1.                  This is my decision on two appeals against decisions by the Registrar, refusing extensions of time. The Registrar’s decisions were made under Rule 20 of the EAT Rules 1993 and the appeals are brought under rule 21. These are dealt with by way of rehearing, so I have considered the applications for extensions of time afresh. The parties are here referred to as Appellants and Respondent as they are here in the EAT. The Respondent was the Claimant in the ET.

 

2.                  The case arises from a period during which the Respondent worked as a nanny for the Appellants, looking after their young children. The Respondent brought an ET claim which made various allegations against the Appellants. At the final liability hearing in November 2018 the only claim which was pursued was of a failure to pay her the national minimum wage (“NMW”). The Respondents relied on the “Family Exception” which applies in cases where a worker is treated as a family member. The judgment of EJ Walker was sent to the parties on 13 March 2019. The EJ ruled that the exception did not apply because the Appellants had not discharged the burden of proving that the Respondent was treated as a family member. There was agreement as to the amount which had been underpaid, applying the judgment. The Respondent was awarded £296.90.

 

3.                  The parties applied for costs orders against each other. Following a further hearing on 8 August 2019, EJ Walker’s costs judgment was sent to the parties on 18 October 2019. The EJ made no finding of unreasonable conduct against the Respondent and did not order her to pay any costs but held that the Second Appellant had behaved unreasonably by applying for references in the Respondent’s name in order to obtain information about her. There was an order for £507, representing 13 hours of preparation time.

 

4.                  Despite her success, the Respondent applied for reconsideration of the costs judgment. Her application was sent to the parties on 18 October 2019. I am told that information supporting it was sent and came to the attention of the Appellants on 31 October 2019.

 

5.                  On 29 November 2019, the Appellants filed a Notice of Appeal against both judgments. The appeal against the costs decision (“the costs appeal”) was in time, but the appeal against the liability decision (“the liability appeal”) was out of time by 219 days.

 

6.                  Despite the use of a single Notice, this has been treated as two appeals, and the time issues in each appeal raise some different questions. It is therefore necessary to consider them separately.

 

The costs appeal

 

7.                  On 28 July 2020 the Appellants were informed of a “sift” decision on the costs appeal by Choudhury P, who ruled under rule 3(7) of the EAT Rules 1993 that the Notice disclosed no reasonable grounds for bringing the appeal and directed that no further steps be taken on it.

 

8.                  Rule 3(10) of the EAT Rules 1993 provides that an Appellant may express “dissatisfaction in writing” within 28 days of notification of a rule 3(7) decision, in which case the matter will be heard before a judge.

PROMPT A:
Could you copy the appeal ruling from "5.                  On 29" up to and including "by 219 days."?
The records that follow are unrelated to the appeal ruling.

ENTRIES SHOWN:
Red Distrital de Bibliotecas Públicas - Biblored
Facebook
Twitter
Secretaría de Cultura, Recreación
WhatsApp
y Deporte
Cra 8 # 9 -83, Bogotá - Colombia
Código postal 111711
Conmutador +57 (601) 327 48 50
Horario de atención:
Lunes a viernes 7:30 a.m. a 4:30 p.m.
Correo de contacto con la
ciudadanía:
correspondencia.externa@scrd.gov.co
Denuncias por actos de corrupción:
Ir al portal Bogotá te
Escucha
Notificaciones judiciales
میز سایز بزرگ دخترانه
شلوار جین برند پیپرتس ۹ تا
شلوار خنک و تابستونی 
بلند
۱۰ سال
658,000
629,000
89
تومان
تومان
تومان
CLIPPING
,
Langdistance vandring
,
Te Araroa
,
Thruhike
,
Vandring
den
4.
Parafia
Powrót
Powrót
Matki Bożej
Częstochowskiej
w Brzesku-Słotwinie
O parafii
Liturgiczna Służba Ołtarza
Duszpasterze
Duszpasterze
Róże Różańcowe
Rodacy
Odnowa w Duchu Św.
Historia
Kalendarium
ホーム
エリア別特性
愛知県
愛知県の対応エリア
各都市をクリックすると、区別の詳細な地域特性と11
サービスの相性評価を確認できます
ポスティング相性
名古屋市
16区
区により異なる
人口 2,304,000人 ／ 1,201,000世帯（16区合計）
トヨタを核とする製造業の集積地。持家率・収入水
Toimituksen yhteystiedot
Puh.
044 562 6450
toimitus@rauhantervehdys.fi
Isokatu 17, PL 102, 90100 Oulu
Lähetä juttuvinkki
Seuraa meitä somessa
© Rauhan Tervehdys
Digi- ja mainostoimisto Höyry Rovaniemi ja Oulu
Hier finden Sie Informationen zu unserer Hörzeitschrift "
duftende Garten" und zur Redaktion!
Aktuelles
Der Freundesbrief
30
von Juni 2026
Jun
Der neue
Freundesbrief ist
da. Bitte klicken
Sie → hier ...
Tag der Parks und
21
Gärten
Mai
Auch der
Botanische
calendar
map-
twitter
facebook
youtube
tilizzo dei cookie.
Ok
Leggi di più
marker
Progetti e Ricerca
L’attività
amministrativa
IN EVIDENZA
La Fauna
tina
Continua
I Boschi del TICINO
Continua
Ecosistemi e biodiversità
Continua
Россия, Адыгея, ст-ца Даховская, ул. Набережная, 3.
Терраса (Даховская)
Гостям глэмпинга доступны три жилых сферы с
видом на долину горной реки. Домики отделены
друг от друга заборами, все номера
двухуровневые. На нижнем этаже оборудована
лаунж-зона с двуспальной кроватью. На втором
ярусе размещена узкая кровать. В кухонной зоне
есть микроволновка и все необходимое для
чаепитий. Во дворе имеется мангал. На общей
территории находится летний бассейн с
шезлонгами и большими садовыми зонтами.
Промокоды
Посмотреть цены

PROMPT B:
Can you give only the records from the first line up to and including the line with "شلوار جین برند پیپرتس ۹ تا", switching "Facebook" to "Instagram" and changing nothing else?

EXERCISE OUTPUT A:
5.                  On 29 November 2019, the Appellants filed a Notice of Appeal against both judgments. The appeal against the costs decision (“the costs appeal”) was in time, but the appeal against the liability decision (“the liability appeal”) was out of time by 219 days.

EXERCISE OUTPUT B:
Red Distrital de Bibliotecas Públicas - Biblored
Instagram
Twitter
Secretaría de Cultura, Recreación
WhatsApp
y Deporte
Cra 8 # 9 -83, Bogotá - Colombia
Código postal 111711
Conmutador +57 (601) 327 48 50
Horario de atención:
Lunes a viernes 7:30 a.m. a 4:30 p.m.
Correo de contacto con la
ciudadanía:
correspondencia.externa@scrd.gov.co
Denuncias por actos de corrupción:
Ir al portal Bogotá te
Escucha
Notificaciones judiciales
میز سایز بزرگ دخترانه
شلوار جین برند پیپرتس ۹ تا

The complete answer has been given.